- Directed by: Ray Enright Busby Berkeley (musical sequences)
- Written by: Delmer Daves (original screenplay)
- Produced by: Jack L. Warner Hal B. Wallis
- Starring: Dick Powell Doris Weston Lee Dixon
- Cinematography: Arthur L. Todd Sidney Hickox (uncredited)
- Edited by: Thomas Pratt
- Music by: Heinz Roemheld
- Production company: Warner Bros. Pictures
- Distributed by: Warner Bros. Pictures
- Release date: July 3, 1937;
- Running time: 105 minutes
- Country: United States
- Language: English

= The Singing Marine =

1937 film by Busby Berkeley, Ray Enright

The Singing Marine is a 1937 American musical film directed by Ray Enright and Busby Berkeley and starring Dick Powell. It was the last of Powell's trio of service-related Warners films: 1934's Flirtation Walk paid tribute, of sorts, to the Army, and 1935's Shipmates Forever to the Navy. This one is distinguished by its two musical sequences directed by Busby Berkeley, and for introducing "The Song of the Marines".

==Plot==
Robert Brent, a shy rookie private in the Marine Corps from Arkansas, is discovered to have a wonderful singing voice and wins a talent contest in New York City (based on Major Bowes Amateur Hour). The prospect of radio stardom causes him to develop a swollen head; he finds a manager, Aeneas Phinney, starts touring as "the Singing Marine", and hesitates to sail to Shanghai with his unit. Eventually he follows his duty. In Shanghai, the Marines are shown tap dancing in uniform in dance halls and decide to start a nightclub. Brent's agent falsely claims he has been kidnapped by Chinese bandits (i.e., Communists). Brent also wins the heart of Peggy Randall, the restaurant cashier he was too nervous to tell he loves her. The film ends with a mass rendition by the Marines of "The Song of the Marines".

== Cast ==
- Dick Powell as Private Robert Brent
- Doris Weston as Peggy Randall
- Lee Dixon as Corporal Slim Baxter
- Hugh Herbert as Aeneas Phinney / Clarissa
- Jane Darwell as "Ma" Marine
- Allen Jenkins as Sergeant Mike Kelly
- Larry Adler as himself
- Marcia Ralston as Helen Young
- Guinn 'Big Boy' Williams as Dopey
- Veda Ann Borg as Diane
- Jane Wyman as Joan
- Berton Churchill as J. Montgomery Madison
- Eddie Acuff as Sam
- Henry O'Neill as Captain Skinner
- Addison Richards as Felix Fowler
- Unbilled players including Ward Bond, Richard Loo, and Doc Rockwell as himself

==Critical reception==
Variety described the film as "just a fair musical romance" that was let down by a mediocre storyline.
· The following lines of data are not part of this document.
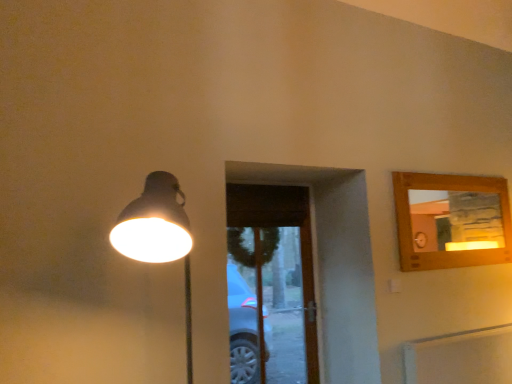
Question: Is matte black lamp at left shorter than transparent glass door at center?

Choices:
 (A) no
 (B) yes

Answer: (B)

Question: Is matte black lamp at left touching transparent glass door at center?

Choices:
 (A) no
 (B) yes

Answer: (A)

Question: Is matte black lamp at left further to camera compared to transparent glass door at center?

Choices:
 (A) no
 (B) yes

Answer: (A)

Question: Could you tell me if matte black lamp at left is facing transparent glass door at center?

Choices:
 (A) no
 (B) yes

Answer: (A)

Question: Does matte black lamp at left lie in front of transparent glass door at center?

Choices:
 (A) no
 (B) yes

Answer: (B)

Question: From a real-world perspective, is matte black lamp at left positioned under transparent glass door at center based on gravity?

Choices:
 (A) yes
 (B) no

Answer: (B)

Question: Is transparent glass door at center located outside matte black lamp at left?

Choices:
 (A) no
 (B) yes

Answer: (B)

Question: From the image's perspective, does transparent glass door at center appear lower than matte black lamp at left?

Choices:
 (A) yes
 (B) no

Answer: (A)

Question: From the image's perspective, does transparent glass door at center appear higher than matte black lamp at left?

Choices:
 (A) no
 (B) yes

Answer: (A)

Question: Considering the relative sizes of transparent glass door at center and matte black lamp at left in the image provided, is transparent glass door at center shorter than matte black lamp at left?

Choices:
 (A) no
 (B) yes

Answer: (A)

Question: Is transparent glass door at center taller than matte black lamp at left?

Choices:
 (A) no
 (B) yes

Answer: (B)

Question: From a real-world perspective, is transparent glass door at center physically below matte black lamp at left?

Choices:
 (A) yes
 (B) no

Answer: (A)

Question: Is matte black lamp at left wider or thinner than transparent glass door at center?

Choices:
 (A) wide
 (B) thin

Answer: (A)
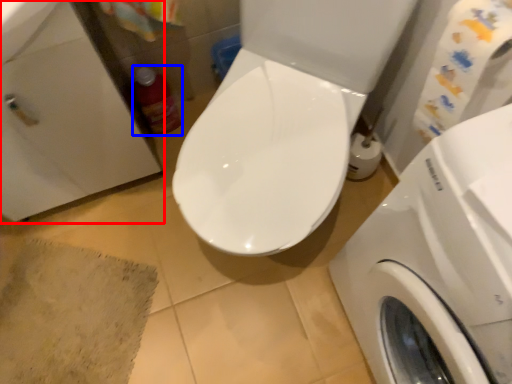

The reviewer commented, "Songs are ok, comedy is pleasing, story is strictly musical comedy and the casting adequate."

Modern Screen’s Leo Townsend described the film as "pleasant, but not startlingly original." He noted Dick Powell’s performance as "smooth and effective, even though the picture around him doesn’t offer the type of support to which he has become accustomed."